▸ Exercise data:
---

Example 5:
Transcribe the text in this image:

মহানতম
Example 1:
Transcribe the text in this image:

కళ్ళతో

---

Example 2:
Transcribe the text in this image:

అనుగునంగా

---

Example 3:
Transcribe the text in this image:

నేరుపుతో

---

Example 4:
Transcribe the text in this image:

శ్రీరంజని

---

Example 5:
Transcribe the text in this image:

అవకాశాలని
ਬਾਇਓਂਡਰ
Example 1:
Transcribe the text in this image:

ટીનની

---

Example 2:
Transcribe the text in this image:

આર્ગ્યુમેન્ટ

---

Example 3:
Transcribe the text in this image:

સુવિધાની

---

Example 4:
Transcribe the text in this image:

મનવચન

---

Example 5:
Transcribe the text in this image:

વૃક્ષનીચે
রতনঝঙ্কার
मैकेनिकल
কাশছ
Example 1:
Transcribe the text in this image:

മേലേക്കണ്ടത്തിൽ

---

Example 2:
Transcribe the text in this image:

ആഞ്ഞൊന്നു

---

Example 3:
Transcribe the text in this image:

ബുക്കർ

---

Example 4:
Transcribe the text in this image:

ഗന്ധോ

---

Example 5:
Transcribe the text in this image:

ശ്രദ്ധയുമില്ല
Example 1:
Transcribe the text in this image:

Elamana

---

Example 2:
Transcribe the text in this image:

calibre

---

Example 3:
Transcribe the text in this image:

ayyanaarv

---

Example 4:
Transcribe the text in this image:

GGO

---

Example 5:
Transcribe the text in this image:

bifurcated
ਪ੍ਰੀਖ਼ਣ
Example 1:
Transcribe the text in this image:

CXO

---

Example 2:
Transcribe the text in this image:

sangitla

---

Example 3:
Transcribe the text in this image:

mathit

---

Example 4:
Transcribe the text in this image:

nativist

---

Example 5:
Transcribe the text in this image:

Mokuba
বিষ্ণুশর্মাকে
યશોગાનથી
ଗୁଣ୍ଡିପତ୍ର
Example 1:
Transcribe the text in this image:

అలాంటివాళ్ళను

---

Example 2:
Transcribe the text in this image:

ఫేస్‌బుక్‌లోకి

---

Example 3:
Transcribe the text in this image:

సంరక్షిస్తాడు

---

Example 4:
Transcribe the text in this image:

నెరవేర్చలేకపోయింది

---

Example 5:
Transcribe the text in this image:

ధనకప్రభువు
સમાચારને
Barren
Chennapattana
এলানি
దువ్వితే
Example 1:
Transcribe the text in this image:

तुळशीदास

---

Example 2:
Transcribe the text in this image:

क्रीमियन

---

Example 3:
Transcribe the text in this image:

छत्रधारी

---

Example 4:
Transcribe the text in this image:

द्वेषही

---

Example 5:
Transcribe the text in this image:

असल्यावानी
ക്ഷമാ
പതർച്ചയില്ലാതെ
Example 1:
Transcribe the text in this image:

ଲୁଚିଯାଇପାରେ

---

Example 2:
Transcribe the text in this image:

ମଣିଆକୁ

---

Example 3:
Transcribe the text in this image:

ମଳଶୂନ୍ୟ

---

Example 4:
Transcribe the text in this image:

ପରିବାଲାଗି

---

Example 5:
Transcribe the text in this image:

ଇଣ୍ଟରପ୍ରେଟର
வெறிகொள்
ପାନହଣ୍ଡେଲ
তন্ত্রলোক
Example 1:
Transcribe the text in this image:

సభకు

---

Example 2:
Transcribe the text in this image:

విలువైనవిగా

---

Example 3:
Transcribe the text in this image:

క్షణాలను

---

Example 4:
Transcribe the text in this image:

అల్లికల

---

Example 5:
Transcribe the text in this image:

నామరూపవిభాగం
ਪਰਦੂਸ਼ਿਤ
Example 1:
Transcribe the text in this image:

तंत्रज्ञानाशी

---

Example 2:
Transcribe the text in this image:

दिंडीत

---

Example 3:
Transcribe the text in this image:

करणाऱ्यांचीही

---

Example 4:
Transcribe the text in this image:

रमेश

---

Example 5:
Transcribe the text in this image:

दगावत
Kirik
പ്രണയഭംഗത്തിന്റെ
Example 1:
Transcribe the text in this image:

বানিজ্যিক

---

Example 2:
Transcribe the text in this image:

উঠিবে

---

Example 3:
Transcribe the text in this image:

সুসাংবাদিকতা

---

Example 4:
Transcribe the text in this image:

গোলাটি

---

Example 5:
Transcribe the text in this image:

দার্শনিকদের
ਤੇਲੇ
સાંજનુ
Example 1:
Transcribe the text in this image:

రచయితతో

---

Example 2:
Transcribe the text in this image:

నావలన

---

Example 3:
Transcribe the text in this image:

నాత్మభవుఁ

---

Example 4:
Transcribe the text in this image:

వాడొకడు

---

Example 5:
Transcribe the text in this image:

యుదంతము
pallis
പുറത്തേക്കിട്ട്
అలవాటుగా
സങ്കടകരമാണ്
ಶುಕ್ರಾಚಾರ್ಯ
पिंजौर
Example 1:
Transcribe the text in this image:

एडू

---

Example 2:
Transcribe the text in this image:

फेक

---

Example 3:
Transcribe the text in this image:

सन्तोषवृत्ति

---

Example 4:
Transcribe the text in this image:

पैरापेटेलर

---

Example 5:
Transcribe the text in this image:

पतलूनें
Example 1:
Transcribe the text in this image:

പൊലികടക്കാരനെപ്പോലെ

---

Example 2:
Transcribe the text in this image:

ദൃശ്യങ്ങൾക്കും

▸ To do: Now that the records have been shown, restate each one word for word.

▸ Your solution:
---

Example 5:
Transcribe the text in this image:

মহানতম
Example 1:
Transcribe the text in this image:

కళ్ళతో

---

Example 2:
Transcribe the text in this image:

అనుగునంగా

---

Example 3:
Transcribe the text in this image:

నేరుపుతో

---

Example 4:
Transcribe the text in this image:

శ్రీరంజని

---

Example 5:
Transcribe the text in this image:

అవకాశాలని
ਬਾਇਓਂਡਰ
Example 1:
Transcribe the text in this image:

ટીનની

---

Example 2:
Transcribe the text in this image:

આર્ગ્યુમેન્ટ

---

Example 3:
Transcribe the text in this image:

સુવિધાની

---

Example 4:
Transcribe the text in this image:

મનવચન

---

Example 5:
Transcribe the text in this image:

વૃક્ષનીચે
রতনঝঙ্কার
मैकेनिकल
কাশছ
Example 1:
Transcribe the text in this image:

മേലേക്കണ്ടത്തിൽ

---

Example 2:
Transcribe the text in this image:

ആഞ്ഞൊന്നു

---

Example 3:
Transcribe the text in this image:

ബുക്കർ

---

Example 4:
Transcribe the text in this image:

ഗന്ധോ

---

Example 5:
Transcribe the text in this image:

ശ്രദ്ധയുമില്ല
Example 1:
Transcribe the text in this image:

Elamana

---

Example 2:
Transcribe the text in this image:

calibre

---

Example 3:
Transcribe the text in this image:

ayyanaarv

---

Example 4:
Transcribe the text in this image:

GGO

---

Example 5:
Transcribe the text in this image:

bifurcated
ਪ੍ਰੀਖ਼ਣ
Example 1:
Transcribe the text in this image:

CXO

---

Example 2:
Transcribe the text in this image:

sangitla

---

Example 3:
Transcribe the text in this image:

mathit

---

Example 4:
Transcribe the text in this image:

nativist

---

Example 5:
Transcribe the text in this image:

Mokuba
বিষ্ণুশর্মাকে
યશોગાનથી
ଗୁଣ୍ଡିପତ୍ର
Example 1:
Transcribe the text in this image:

అలాంటివాళ్ళను

---

Example 2:
Transcribe the text in this image:

ఫేస్‌బుక్‌లోకి

---

Example 3:
Transcribe the text in this image:

సంరక్షిస్తాడు

---

Example 4:
Transcribe the text in this image:

నెరవేర్చలేకపోయింది

---

Example 5:
Transcribe the text in this image:

ధనకప్రభువు
સમાચારને
Barren
Chennapattana
এলানি
దువ్వితే
Example 1:
Transcribe the text in this image:

तुळशीदास

---

Example 2:
Transcribe the text in this image:

क्रीमियन

---

Example 3:
Transcribe the text in this image:

छत्रधारी

---

Example 4:
Transcribe the text in this image:

द्वेषही

---

Example 5:
Transcribe the text in this image:

असल्यावानी
ക്ഷമാ
പതർച്ചയില്ലാതെ
Example 1:
Transcribe the text in this image:

ଲୁଚିଯାଇପାରେ

---

Example 2:
Transcribe the text in this image:

ମଣିଆକୁ

---

Example 3:
Transcribe the text in this image:

ମଳଶୂନ୍ୟ

---

Example 4:
Transcribe the text in this image:

ପରିବାଲାଗି

---

Example 5:
Transcribe the text in this image:

ଇଣ୍ଟରପ୍ରେଟର
வெறிகொள்
ପାନହଣ୍ଡେଲ
তন্ত্রলোক
Example 1:
Transcribe the text in this image:

సభకు

---

Example 2:
Transcribe the text in this image:

విలువైనవిగా

---

Example 3:
Transcribe the text in this image:

క్షణాలను

---

Example 4:
Transcribe the text in this image:

అల్లికల

---

Example 5:
Transcribe the text in this image:

నామరూపవిభాగం
ਪਰਦੂਸ਼ਿਤ
Example 1:
Transcribe the text in this image:

तंत्रज्ञानाशी

---

Example 2:
Transcribe the text in this image:

दिंडीत

---

Example 3:
Transcribe the text in this image:

करणाऱ्यांचीही

---

Example 4:
Transcribe the text in this image:

रमेश

---

Example 5:
Transcribe the text in this image:

दगावत
Kirik
പ്രണയഭംഗത്തിന്റെ
Example 1:
Transcribe the text in this image:

বানিজ্যিক

---

Example 2:
Transcribe the text in this image:

উঠিবে

---

Example 3:
Transcribe the text in this image:

সুসাংবাদিকতা

---

Example 4:
Transcribe the text in this image:

গোলাটি

---

Example 5:
Transcribe the text in this image:

দার্শনিকদের
ਤੇਲੇ
સાંજનુ
Example 1:
Transcribe the text in this image:

రచయితతో

---

Example 2:
Transcribe the text in this image:

నావలన

---

Example 3:
Transcribe the text in this image:

నాత్మభవుఁ

---

Example 4:
Transcribe the text in this image:

వాడొకడు

---

Example 5:
Transcribe the text in this image:

యుదంతము
pallis
പുറത്തേക്കിട്ട്
అలవాటుగా
സങ്കടകരമാണ്
ಶುಕ್ರಾಚಾರ್ಯ
पिंजौर
Example 1:
Transcribe the text in this image:

एडू

---

Example 2:
Transcribe the text in this image:

फेक

---

Example 3:
Transcribe the text in this image:

सन्तोषवृत्ति

---

Example 4:
Transcribe the text in this image:

पैरापेटेलर

---

Example 5:
Transcribe the text in this image:

पतलूनें
Example 1:
Transcribe the text in this image:

പൊലികടക്കാരനെപ്പോലെ

---

Example 2:
Transcribe the text in this image:

ദൃശ്യങ്ങൾക്കും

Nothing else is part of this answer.